Does anyone know the wherabouts of the couple running the Bleecker Street Cinema and the Carnegie Hall Cinema in the mid seventies to the mid eighties (jacqueline… and syd….)
In fact syd re-opened the Carnegie Hall Cinema as a classics movie theater in 73 or 74 after its closing for a few year as a porn cinema!
I think syd died in 85 and his wife continued running the Bleecker street for a while. I’d like to know more.
Many thanks

hardbop
hardbop on March 31, 2006 at 7:10 am

I’ll say that this is one of the better uses made of space that was formerly a movie theatre. Earlier yesterday I walked down Bleecker Street and saw the Duane Reade getting ready to open where the old Bleecker Street Cinema used to be. Kind of made me sad to see a chain store replacing a funky, independent theatre that I patronized frequently when I lived in the Village in the eigties.

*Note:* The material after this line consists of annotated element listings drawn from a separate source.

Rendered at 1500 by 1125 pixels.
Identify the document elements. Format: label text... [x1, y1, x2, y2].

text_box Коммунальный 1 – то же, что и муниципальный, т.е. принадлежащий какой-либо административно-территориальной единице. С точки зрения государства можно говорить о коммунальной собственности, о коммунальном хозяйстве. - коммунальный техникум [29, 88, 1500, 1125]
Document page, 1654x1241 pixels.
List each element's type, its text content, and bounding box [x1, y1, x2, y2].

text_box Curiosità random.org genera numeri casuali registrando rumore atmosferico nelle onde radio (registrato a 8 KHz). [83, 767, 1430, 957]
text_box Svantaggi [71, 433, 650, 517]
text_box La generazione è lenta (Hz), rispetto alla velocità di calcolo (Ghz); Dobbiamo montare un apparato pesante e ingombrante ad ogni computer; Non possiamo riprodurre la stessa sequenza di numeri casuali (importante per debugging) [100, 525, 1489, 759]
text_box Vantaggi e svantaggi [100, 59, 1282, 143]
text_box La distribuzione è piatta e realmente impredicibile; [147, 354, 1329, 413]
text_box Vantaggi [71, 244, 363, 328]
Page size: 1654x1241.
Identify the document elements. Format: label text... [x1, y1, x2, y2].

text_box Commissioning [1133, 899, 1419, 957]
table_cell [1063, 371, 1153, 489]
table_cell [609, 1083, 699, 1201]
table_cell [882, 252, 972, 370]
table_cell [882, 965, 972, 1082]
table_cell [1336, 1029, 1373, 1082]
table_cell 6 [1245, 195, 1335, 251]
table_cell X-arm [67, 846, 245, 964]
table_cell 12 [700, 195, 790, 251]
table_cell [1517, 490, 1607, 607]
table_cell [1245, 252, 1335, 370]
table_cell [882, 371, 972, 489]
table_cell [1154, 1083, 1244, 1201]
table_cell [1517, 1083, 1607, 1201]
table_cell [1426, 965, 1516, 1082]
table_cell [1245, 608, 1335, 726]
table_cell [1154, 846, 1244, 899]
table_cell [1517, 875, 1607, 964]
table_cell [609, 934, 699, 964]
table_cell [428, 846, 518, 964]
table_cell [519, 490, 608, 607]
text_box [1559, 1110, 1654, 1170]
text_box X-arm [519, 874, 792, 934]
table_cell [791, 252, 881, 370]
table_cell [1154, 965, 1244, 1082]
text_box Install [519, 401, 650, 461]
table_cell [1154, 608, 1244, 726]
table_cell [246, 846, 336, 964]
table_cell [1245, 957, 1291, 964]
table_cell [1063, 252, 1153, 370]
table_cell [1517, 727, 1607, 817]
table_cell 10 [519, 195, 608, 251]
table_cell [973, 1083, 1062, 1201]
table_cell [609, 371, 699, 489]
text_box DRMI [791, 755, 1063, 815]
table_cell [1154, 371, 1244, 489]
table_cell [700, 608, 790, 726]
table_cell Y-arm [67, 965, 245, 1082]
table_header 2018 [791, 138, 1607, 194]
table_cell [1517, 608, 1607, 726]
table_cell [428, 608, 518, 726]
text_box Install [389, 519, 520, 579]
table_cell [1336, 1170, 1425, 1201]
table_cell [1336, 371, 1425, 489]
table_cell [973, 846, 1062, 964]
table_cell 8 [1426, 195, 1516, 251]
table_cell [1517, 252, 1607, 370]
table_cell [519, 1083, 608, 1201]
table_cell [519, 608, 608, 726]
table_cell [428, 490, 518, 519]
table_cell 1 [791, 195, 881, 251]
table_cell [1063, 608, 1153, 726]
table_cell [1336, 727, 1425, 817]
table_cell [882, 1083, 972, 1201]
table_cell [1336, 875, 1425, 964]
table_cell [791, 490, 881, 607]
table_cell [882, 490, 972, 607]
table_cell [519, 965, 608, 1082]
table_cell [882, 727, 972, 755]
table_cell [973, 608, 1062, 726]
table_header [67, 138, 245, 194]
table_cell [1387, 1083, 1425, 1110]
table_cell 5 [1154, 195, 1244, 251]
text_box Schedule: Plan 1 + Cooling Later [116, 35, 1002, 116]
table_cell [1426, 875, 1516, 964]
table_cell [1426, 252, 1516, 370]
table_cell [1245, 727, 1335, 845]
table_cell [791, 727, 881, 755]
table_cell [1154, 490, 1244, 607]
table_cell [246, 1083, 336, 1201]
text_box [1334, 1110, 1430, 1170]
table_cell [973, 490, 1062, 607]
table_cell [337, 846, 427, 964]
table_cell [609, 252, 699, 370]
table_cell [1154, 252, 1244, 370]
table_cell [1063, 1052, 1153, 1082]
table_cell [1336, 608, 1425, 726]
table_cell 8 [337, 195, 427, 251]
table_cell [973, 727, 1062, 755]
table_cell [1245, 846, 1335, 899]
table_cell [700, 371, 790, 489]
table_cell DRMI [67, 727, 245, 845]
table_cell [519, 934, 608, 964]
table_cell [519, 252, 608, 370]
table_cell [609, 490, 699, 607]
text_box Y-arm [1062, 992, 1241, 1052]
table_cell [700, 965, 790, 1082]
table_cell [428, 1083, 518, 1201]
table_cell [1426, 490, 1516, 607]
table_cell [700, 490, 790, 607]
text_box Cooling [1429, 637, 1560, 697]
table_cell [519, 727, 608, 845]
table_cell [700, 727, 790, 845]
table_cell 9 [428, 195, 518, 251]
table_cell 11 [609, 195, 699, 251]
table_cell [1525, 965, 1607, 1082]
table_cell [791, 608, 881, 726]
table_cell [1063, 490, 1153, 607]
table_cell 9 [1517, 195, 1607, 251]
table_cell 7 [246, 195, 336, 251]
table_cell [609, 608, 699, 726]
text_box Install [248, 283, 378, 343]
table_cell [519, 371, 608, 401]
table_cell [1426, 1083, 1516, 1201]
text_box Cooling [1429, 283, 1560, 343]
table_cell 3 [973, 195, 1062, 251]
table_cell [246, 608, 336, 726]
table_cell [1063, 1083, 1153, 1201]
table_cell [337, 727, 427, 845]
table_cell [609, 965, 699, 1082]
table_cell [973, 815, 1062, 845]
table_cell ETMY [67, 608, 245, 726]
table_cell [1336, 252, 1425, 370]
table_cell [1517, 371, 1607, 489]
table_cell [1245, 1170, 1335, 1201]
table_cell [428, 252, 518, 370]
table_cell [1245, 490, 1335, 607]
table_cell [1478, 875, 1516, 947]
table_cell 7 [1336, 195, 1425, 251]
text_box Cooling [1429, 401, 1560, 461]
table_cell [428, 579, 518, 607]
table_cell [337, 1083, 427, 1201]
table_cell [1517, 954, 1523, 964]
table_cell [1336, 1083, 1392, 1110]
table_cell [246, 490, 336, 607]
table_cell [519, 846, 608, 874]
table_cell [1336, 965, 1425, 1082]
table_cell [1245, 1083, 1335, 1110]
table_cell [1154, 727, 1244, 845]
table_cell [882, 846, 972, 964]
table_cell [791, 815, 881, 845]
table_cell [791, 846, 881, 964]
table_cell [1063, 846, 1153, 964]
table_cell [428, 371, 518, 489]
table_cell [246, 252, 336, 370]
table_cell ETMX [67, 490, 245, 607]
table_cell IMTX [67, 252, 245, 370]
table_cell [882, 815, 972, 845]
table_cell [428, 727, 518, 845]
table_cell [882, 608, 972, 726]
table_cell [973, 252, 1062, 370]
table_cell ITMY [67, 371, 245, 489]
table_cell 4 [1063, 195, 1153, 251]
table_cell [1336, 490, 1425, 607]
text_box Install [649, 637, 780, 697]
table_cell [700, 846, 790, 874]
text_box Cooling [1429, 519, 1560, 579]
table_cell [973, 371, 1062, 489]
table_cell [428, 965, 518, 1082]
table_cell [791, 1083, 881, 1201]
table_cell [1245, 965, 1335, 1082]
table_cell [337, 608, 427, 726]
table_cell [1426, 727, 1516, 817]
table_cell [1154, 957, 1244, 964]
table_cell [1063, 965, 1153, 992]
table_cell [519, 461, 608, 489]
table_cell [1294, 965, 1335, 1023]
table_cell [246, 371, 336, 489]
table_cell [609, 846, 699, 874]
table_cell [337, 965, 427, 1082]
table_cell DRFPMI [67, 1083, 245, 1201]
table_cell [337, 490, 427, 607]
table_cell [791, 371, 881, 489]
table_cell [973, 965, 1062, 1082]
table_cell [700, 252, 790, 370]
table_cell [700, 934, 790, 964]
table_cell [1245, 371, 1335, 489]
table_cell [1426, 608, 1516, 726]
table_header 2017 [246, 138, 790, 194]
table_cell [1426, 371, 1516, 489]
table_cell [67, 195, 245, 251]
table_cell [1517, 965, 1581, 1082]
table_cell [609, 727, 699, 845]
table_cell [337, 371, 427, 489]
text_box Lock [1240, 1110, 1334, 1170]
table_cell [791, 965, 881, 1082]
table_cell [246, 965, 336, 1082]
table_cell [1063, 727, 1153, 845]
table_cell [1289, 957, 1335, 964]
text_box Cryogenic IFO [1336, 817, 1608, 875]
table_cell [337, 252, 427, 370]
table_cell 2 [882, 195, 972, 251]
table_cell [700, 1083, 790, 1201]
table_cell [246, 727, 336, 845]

Later in the evening I was at Zankel Hall to hear a jazz concert in the space where the cinemas used to be. It is a beautiful hall and a much better space to hear jazz than the more storied (and larger) auditiorium upstairs.

artpf
artpf on March 4, 2006 at 1:39 am

This was a great little “underground” theatre in the 70’s. They always had retrospecitves like Laurel & Hardy. Sad that it’s closed

Ed Solero
Ed Solero on January 11, 2006 at 9:07 am

I can’t recall if it was here or at the Little Carnegie around the corner where I saw the film “Imagine” about John Lennon in 1988 or so.

dave-bronx™
dave-bronx™ on November 7, 2005 at 2:52 pm

Around 1992 or 93 this place was being robbed frequently, sometimes twice a week. The NYPD set up an operation where they had several undercover officers in the lobby as customers and another in the managers office. Sure enough, the robbers showed up and this time fired at the undercover “manager” when he refused to open the safe – fire was returned, resulting in one perp assuming room temperature in the lobby and the other was chased down 56th Street and captured at 6th Ave.

RobertR
RobertR on November 7, 2005 at 2:07 pm

This was an odd commercial double bill for the Carnegie to play while on such a wide break.
View link

bamtino
bamtino on September 10, 2005 at 7:47 am

I suppose that, for the sake of proper mapping, the address of this theatre should be listed as 881 Seventh Avenue, New York, NY 10019.

moviesmovies
moviesmovies on July 13, 2005 at 6:13 am

Correction to previous post. the first NY run of ‘A Touch…’ wasn’t here, but nearby.
I did see ‘The Goalie’s Anxiety At The Penalty Kick’ here.

moviesmovies
moviesmovies on July 13, 2005 at 6:11 am

i saw ‘A Touch Of Class’ and others.

RobertR
RobertR on July 7, 2005 at 5:44 pm

Hard to believe in 1971 during the height of “porno Chic” even the Carnigee played X
View link

Gerald A. DeLuca
Gerald A. DeLuca on July 5, 2005 at 2:21 am

Hiroshi Inagaki’s Chushingura was kind of a big-deal offering here in early 1967. It’s a stunning 3½ hour wide-screen epic based on the famous “47 Ronin” story that all Japanese learn about. I saw it here in January, 1967, and went to four other films in Manhattan that day as well.

Gerald A. DeLuca
Gerald A. DeLuca on June 1, 2005 at 4:02 pm

Here is a newspaper ad for opening day, May 28, 1961.

BoxOfficeBill, I think I have one for “I soliti ignoti,” a.k.a. “Big Deal on Madonna Street” at the Fine Arts. I’ll find that and post in on the Fine Arts page. I don’t have too many but someone gave me a small batch of Showbills for Italian films, knowing my interest in them.